İlk kez halkımız devlete karşı sokak sokak, ev ev, il il, ilçe ilçe direniyor. Bu çok önemli bir gelişmedir. YPS ve YPS- JİN ilanları çok önemlidir, selamlıyoruz. Bu ilanların Kürdistan’ın bütün il ve ilçelerinde gelişeceğine inanıyorum. Çünkü Kürdistan halkı kendi öz yönetimiyle kendi öz gücüyle yaşamak ve kendi kendisini yönetmek istiyor.

GÜNEYLİ GENÇLERİMİZ ULUSAL BİR TAVIR SERGİLEDİ

YPS ve YPS-JİN öncülüğünde önemli bir direniş var. Güney Kürdistanlı gençler de kuzey direnişine katılmak istediklerini deklere ediyorlar. Güney Kürdistanlı gençlerin bu tutumu ne anlama geliyor sizce?
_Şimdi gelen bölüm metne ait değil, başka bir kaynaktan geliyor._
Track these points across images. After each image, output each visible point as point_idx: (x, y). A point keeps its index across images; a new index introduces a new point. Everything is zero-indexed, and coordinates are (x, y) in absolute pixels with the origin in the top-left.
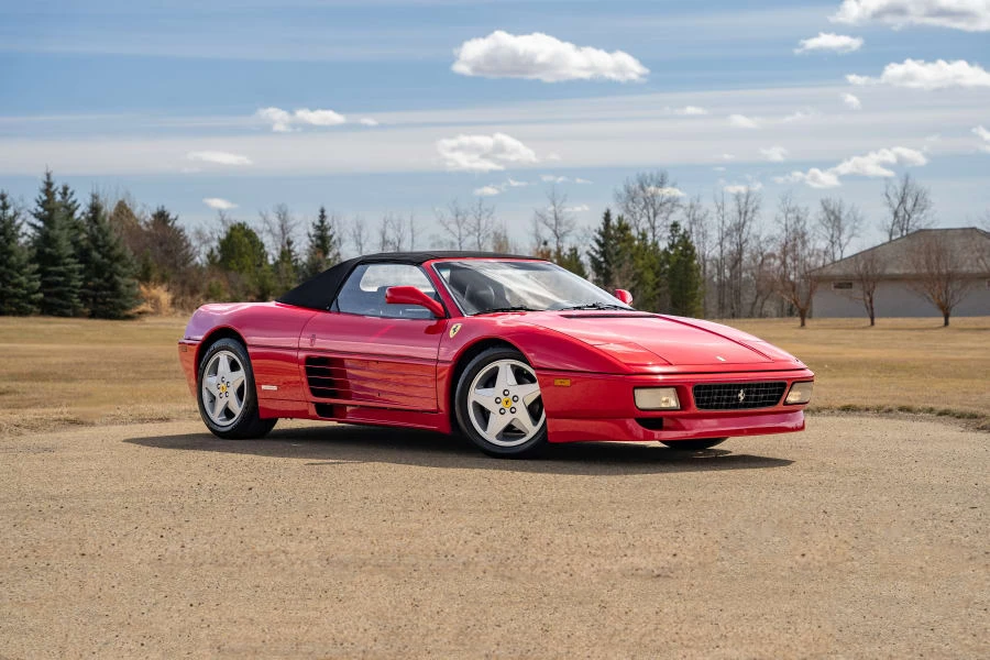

Güney Kürdistan gençlerinin açıklamaları çok yerinde ve ulusal bir tavırdır. Ben buna benzer desteklerin her yerde gelişeceğine inanıyorum, Kürdistan gençliğinden beklentimiz bu temeldedir. Nasıl ki Kobane direnişinde halkımız tek yürek olmuşsa, bu gün de Kuzey Kürdistan için tek yürek olmamız gerekiyor. Bu temelde dört parça Kürdistan’daki, yurtdışındaki halkımızın ve Kürt gençliğinin, her yerde halkımızın bu görkemli direnişinde yer alması gerekiyor. Herkesi YPS ve YPS-JIN saflarına katılmaya davet ediyorum.